Further investigation is warranted if systemic mastocytosis is suspected in a child with a history of diarrhoea and wheezing. In this situation, referral to a dermatologist is recommended. Simple flushing is not considered a cause for concern. A serum tryptase measurement will give an indication of mast cell load; it would be very unusual for this be elevated in a patient with a solitary mastocytoma.

References

1. Barnhill RL. The spitzoid lesion: rethinking Spitz tumors, atypical variants, ‘Spitzoid melanoma’ and risk assessment. Mod Pathol 2006; 19 Suppl 2: S21-S33.

2. Janssen D, Harms D. Juvenile xanthogranuloma in childhood and adolescence: a clinicopathologic study of 129 patients from the Kiel Pediatric Tumor Registry. Am J Surg Pathol 2005; 29: 21-28.

3. Soter NA. Mastocytosis and the skin. Hematol Oncol Clin North Am 2000; 14: 537-555.

4. Horny HP, Metcalfe DD, Bennett JM, et al. Mastocytosis. In: Swerdlow SH, Campo E, Harris NL, et al (eds). WHO Classification of tumours of haematopoietic and lymphoid tissues. 4th ed. Lyon, France: WHO; 2008. pp 54-63.

5. Hartmann K, Henz BM. Mastocytosis: recent advances in defining the disease. Br J Dermatol 2001; 144: 682-695.

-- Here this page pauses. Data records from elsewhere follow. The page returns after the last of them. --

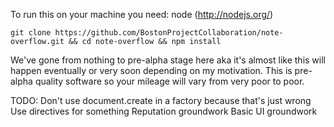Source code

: To run this on your machine you need:
  node (http://nodejs.org/)


`git clone https://github.com/BostonProjectCollaboration/note-overflow.git && cd note-overflow && npm install`

We've gone from nothing to pre-alpha stage here aka it's almost like this will happen eventually or very soon depending on my motivation. This is pre-alpha quality software so your mileage will vary from very poor to poor.

TODO:
  Don't use document.create in a factory because that's just wrong
  Use directives for something
  Reputation groundwork
  Basic UI groundwork
  
  

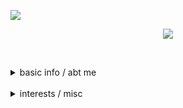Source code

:  ![](https://komarev.com/ghpvc/?username=jadehariey&color=823217)

<div align="center">
  <img src="https://i.postimg.cc/5Nf84nfF/IMG-3970.png">
</div>

‎
‎ 

<details>
  <summary>basic info / abt me</summary>
  <p>hihi my names eden , seven or simply just elliot !! considering this is a pt-centered github there isn't much to expect from me besides just being another person you stumble upon in a pixel pony game. you can refer to me however you'd like as i am unlabelled (questioning genderfluid) and i have little preference when it comes to attraction but am demisexual lol. i am also a minor, i will not disclose anything blatant but i am a teenager in highschool. 
   
  i am very evasive of my identity, or not certain times as i have a tendency to overshare or close off every bit of information from new people i meet out of paranoia or habit— it is nothing against you!!!
  i skip and dilly dally around the map rather often whether i be alone or with my bestest of oomfs seb and faris whenever i have spare time or am bored. you can almost always find me lurking around within or on the outerskirts of any roblox-based area such as around the spawn or cliffs, or around bakery and am almost always offtab or in party chat but don't feel scared to drop a whisper or leave something anon on my strawpage or atabook!!!
  
  i do not allow copying or referencing of any sorts of my skins as i spend rather a lot of time trying to tint ts and i'd be appreciative that you don't copy my ponies— light inspo is acceptable but i will borderline not allow referencing or copying of any sort unless ur an oomf i talk to REGULARLY or if the pony is a gift.
  
  i am very very skittish and anxious around new folks as kind of implied earlier on, especially with specific warnings in my pony names such as "iwc (interact with caution/comfort)" or "dniu (do not interact unless)" in my names. if i am alone i will 99% be very reluctant to speak / open up but i swear i am kind.
  
  i have repetitive speech patterns and vocal stims that i often pick up from doomscrolling or from oomfs so please keep that in mind if i come across as boring or annoying, please just tell me to shut up nicely if you are fed up with it. i have audhd (diagnosed) as far as im willing to share and do often need tonetags so people can get their point across.

  for the sake of my sanity i typically block freely and still follow basic dni criteria like any ordinary human beings. dont talk to me about ur odd paraphilias or grow unhealthy attachments to me pls. just pls have common sense on this pixelated pony game when interacting and dont be a dick.
  
  im the biggest nico di angelo kin and elliot fictkin you'll ever meet (i dont mind doubles / other elliot fictkins or whateverrr :3) </p>
</details>
‎ 

<details>
  <summary>interests / misc</summary>
  <p>i LOVE LOVE clowns and insane clown posse!!!! i donot condone whatever allegations are against them (despite the may allegations being debunked) theyre simply something i find very hard to dettach myself from ... i also love love devi mccallion and her other music projects/aliases :3 
  
 i love love roblox centered media!!! my mains interests i hardly ever shut up about are roblox centered; like hackers, myths, dandys world, forsaken, die of death, trud, piafos!!!, blocktales, regretevator, phighting , pupis midnight munchies etc. i might be called retroslop or whatever but ive been a roblox addict since 2016....
 
 other misc things i adore and indulge in are percy jackson books, adventure time and fionna & cake, sally face, kindergarten (primarily 1), greek mythology, mouthwashing (loosely), cookie run (primarily kingdom and ovenbreak), homestuck, 811, arcane, fnaf, deltarune and undertale, tadc (loosely), alien stage, and so on!!!!!
 
 i also love a lot of stuff regarding fandom spaces, i like very few selective ships whether it be popular or rare/crackships :'3.. i love love pizzadebt , buildermon (4saken) ; poly circus trope , moonberry , funnyberry , shellvision (dw)</p>
</details>
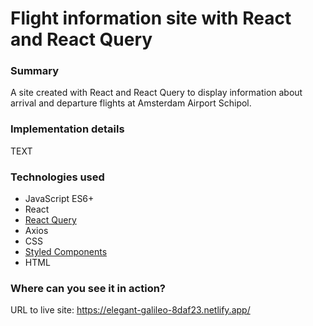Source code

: # Flight information site with React and React Query

### Summary

A site created with React and React Query to display information about arrival and departure flights at Amsterdam Airport Schipol.

### Implementation details

TEXT

### Technologies used

- JavaScript ES6+
- React
- [React Query](https://github.com/tannerlinsley/react-query)
- Axios
- CSS
- [Styled Components](https://github.com/styled-components)
- HTML

### Where can you see it in action?

URL to live site: https://elegant-galileo-8daf23.netlify.app/
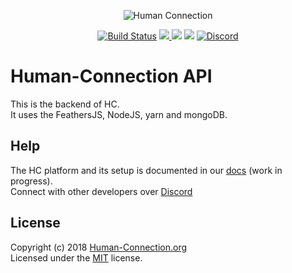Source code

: <p align="center">
  <img align="center" src="https://human-connection.org/wp-content/uploads/2017/11/human-connection-logo.svg" alt="Human Connection" />
</p>


<p align="center">
  <a href="https://travis-ci.org/Human-Connection/API"><img src="https://img.shields.io/travis/Human-Connection/API/master.svg" alt="Build Status"></a>
  <a href="https://codecov.io/gh/Human-Connection/API">
  <img src="https://codecov.io/gh/Human-Connection/API/branch/develop/graph/badge.svg" />
</a>
  <a href="https://github.com/Human-Connection/WebApp/blob/develop/LICENSE.md"><img src="https://img.shields.io/badge/license-MIT-green.svg" "MIT" /></a>
  <a href="https://app.fossa.io/projects/git%2Bgithub.com%2FHuman-Connection%2FAPI?ref=badge_shield" alt="FOSSA Status"><img src="https://app.fossa.io/api/projects/git%2Bgithub.com%2FHuman-Connection%2FAPI.svg?type=shield"/></a>
  <a href="https://discord.gg/6ub73U3" alt="Discord Channel">
<img src="https://img.shields.io/discord/489522408076738561.svg" alt="Discord" /></a>

</p>

# Human-Connection API
This is the backend of HC.<br />
It uses the FeathersJS, NodeJS, yarn and mongoDB.<br />

## Help
The HC platform and its setup is documented in our [docs](https://docs.human-connection.org/) (work in progress).<br />
Connect with other developers over [Discord](https://discord.gg/6ub73U3)<br />

## License 
Copyright (c) 2018 [Human-Connection.org](https://human-connection.org)<br />
Licensed under the [MIT](https://github.com/Human-Connection/WebApp/blob/develop/LICENSE.md) license.<br />
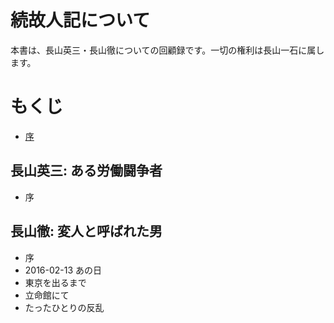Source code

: # 続故人記について

本書は、長山英三・長山徹についての回顧録です。一切の権利は長山一石に属します。

# もくじ

- [序](introduction.md)

## 長山英三: ある労働闘争者

- 序

## 長山徹: 変人と呼ばれた男

- 序
- 2016-02-13 あの日
- 東京を出るまで
- 立命館にて
- たったひとりの反乱
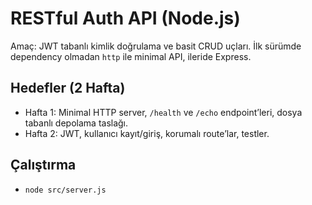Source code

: # RESTful Auth API (Node.js)

Amaç: JWT tabanlı kimlik doğrulama ve basit CRUD uçları. İlk sürümde dependency olmadan `http` ile minimal API, ileride Express.

## Hedefler (2 Hafta)
- Hafta 1: Minimal HTTP server, `/health` ve `/echo` endpoint’leri, dosya tabanlı depolama taslağı.
- Hafta 2: JWT, kullanıcı kayıt/giriş, korumalı route’lar, testler.

## Çalıştırma
- `node src/server.js`

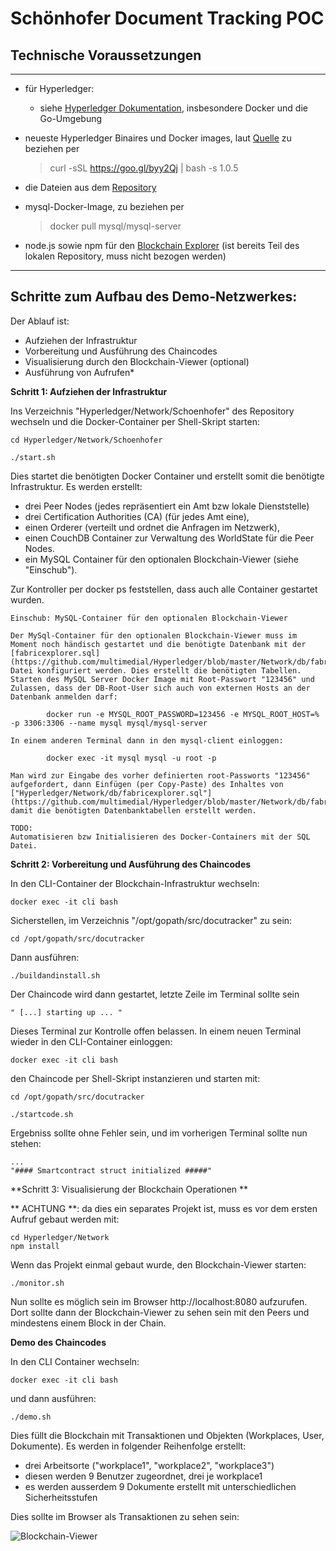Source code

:# Schönhofer Document Tracking POC

## Technische Voraussetzungen
**************
- für Hyperledger:
	- siehe [Hyperledger Dokumentation](https://hyperledger-fabric.readthedocs.io/en/release/prereqs.html), insbesondere Docker und die Go-Umgebung
	
- neueste Hyperledger Binaires und Docker images, laut [Quelle](https://hyperledger-fabric.readthedocs.io/en/release/samples.html#binaries) zu beziehen per 
	> curl -sSL https://goo.gl/byy2Qj | bash -s 1.0.5
	
- die Dateien aus dem [Repository](https://github.com/multimedial/Hyperledger)

- mysql-Docker-Image, zu beziehen per 
	> docker pull mysql/mysql-server
	
- node.js sowie npm für den [Blockchain Explorer](https://github.com/hyperledger/blockchain-explorer#requirements) (ist bereits Teil des lokalen Repository, muss nicht bezogen werden)


****************************************
## Schritte zum Aufbau des Demo-Netzwerkes: 
Der Ablauf ist:
- Aufziehen der Infrastruktur
- Vorbereitung und Ausführung des Chaincodes
- Visualisierung durch den Blockchain-Viewer (optional)
- Ausführung von Aufrufen*

**Schritt 1: Aufziehen der Infrastruktur**

Ins Verzeichnis "Hyperledger/Network/Schoenhofer" des Repository wechseln und die Docker-Container per Shell-Skript starten:

	cd Hyperledger/Network/Schoenhofer
	
	./start.sh
	
Dies startet die benötigten Docker Container und erstellt somit die benötigte Infrastruktur. Es werden erstellt: 

* drei Peer Nodes (jedes repräsentiert ein Amt bzw lokale Dienststelle)
* drei Certification Authorities (CA) (für jedes Amt eine),
* einen Orderer (verteilt und ordnet die Anfragen im Netzwerk), 
* einen CouchDB Container zur Verwaltung des WorldState für die Peer Nodes.
* ein MySQL Container für den optionalen Blockchain-Viewer (siehe "Einschub").

Zur Kontroller per docker ps feststellen, dass auch alle Container gestartet wurden.

	Einschub: MySQL-Container für den optionalen Blockchain-Viewer

	Der MySql-Container für den optionalen Blockchain-Viewer muss im Moment noch händisch gestartet und die benötigte Datenbank mit der [fabricexplorer.sql](https://github.com/multimedial/Hyperledger/blob/master/Network/db/fabricexplorer.sql) Datei konfiguriert werden. Dies erstellt die benötigten Tabellen. Starten des MySQL Server Docker Image mit Root-Passwort "123456" und Zulassen, dass der DB-Root-User sich auch von externen Hosts an der Datenbank anmelden darf:
		
			docker run -e MYSQL_ROOT_PASSWORD=123456 -e MYSQL_ROOT_HOST=% -p 3306:3306 --name mysql mysql/mysql-server

	In einem anderen Terminal dann in den mysql-client einloggen:
		
			docker exec -it mysql mysql -u root -p

	Man wird zur Eingabe des vorher definierten root-Passworts "123456" aufgefordert, dann Einfügen (per Copy-Paste) des Inhaltes von ["Hyperledger/Network/db/fabricexplorer.sql"](https://github.com/multimedial/Hyperledger/blob/master/Network/db/fabricexplorer.sql), damit die benötigten Datenbanktabellen erstellt werden.
	
	TODO: 
	Automatisieren bzw Initialisieren des Docker-Containers mit der SQL Datei.
	

**Schritt 2: Vorbereitung und Ausführung des Chaincodes**

In den CLI-Container der Blockchain-Infrastruktur wechseln:

	docker exec -it cli bash

Sicherstellen, im Verzeichnis "/opt/gopath/src/docutracker" zu sein:
	
	cd /opt/gopath/src/docutracker
	
Dann ausführen:

	./buildandinstall.sh
	
Der Chaincode wird dann gestartet, letzte Zeile im Terminal sollte sein 

	" [...] starting up ... "

Dieses Terminal zur Kontrolle offen belassen. In einem neuen Terminal wieder in den CLI-Container einloggen:

	docker exec -it cli bash
	
den Chaincode per Shell-Skript instanzieren und starten mit:

	cd /opt/gopath/src/docutracker
	
	./startcode.sh
	
Ergebniss sollte ohne Fehler sein, und im vorherigen Terminal sollte nun stehen:

	...
	"#### Smartcontract struct initialized #####"



**Schritt 3: Visualisierung der Blockchain Operationen **

** ACHTUNG **: da dies ein separates Projekt ist, muss es vor dem ersten Aufruf gebaut werden mit:

	cd Hyperledger/Network
	npm install

Wenn das Projekt einmal gebaut wurde, den Blockchain-Viewer starten:

	./monitor.sh
	
Nun sollte es möglich sein im Browser http://localhost:8080 aufzurufen. Dort sollte dann der Blockchain-Viewer zu sehen sein mit den Peers und mindestens einem Block in der Chain.


**Demo des Chaincodes**

In den CLI Container wechseln:

	docker exec -it cli bash

und dann ausführen:

	./demo.sh
	
Dies füllt die Blockchain mit Transaktionen und Objekten (Workplaces, User, Dokumente). Es werden in folgender Reihenfolge erstellt: 

- drei Arbeitsorte ("workplace1", "workplace2", "workplace3")
- diesen werden 9 Benutzer zugeordnet, drei je workplace1
- es werden ausserdem 9 Dokumente erstellt mit unterschiedlichen Sicherheitsstufen

Dies sollte im Browser als Transaktionen zu sehen sein:

![Blockchain-Viewer](https://raw.githubusercontent.com/multimedial/Hyperledger/master/Network/BlockchainViewer.jpg "Blockchain-Viewer")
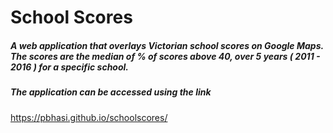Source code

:
# School Scores
##### A web application that overlays Victorian school scores on Google Maps. The scores are the median of % of scores above 40, over 5 years ( 2011 - 2016 ) for a specific school.

##### The application can be accessed using the link 
https://pbhasi.github.io/schoolscores/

6. Valent P, Sperr WR, Schwartz LB, Horny HP. Diagnosis and classification of mast cell proliferative disorders: delineation from immunologic diseases and non-mast cell hematopoietic neoplasms. J Allergy Clin Immunol 2004; 114: 3-11.

7. Barton J, Lavker RM, Schechter NM, Lazarus GS. Treatment of urticaria pigmentosa with corticosteroids. Arch Dermatol 1985; 121: 1516-1523.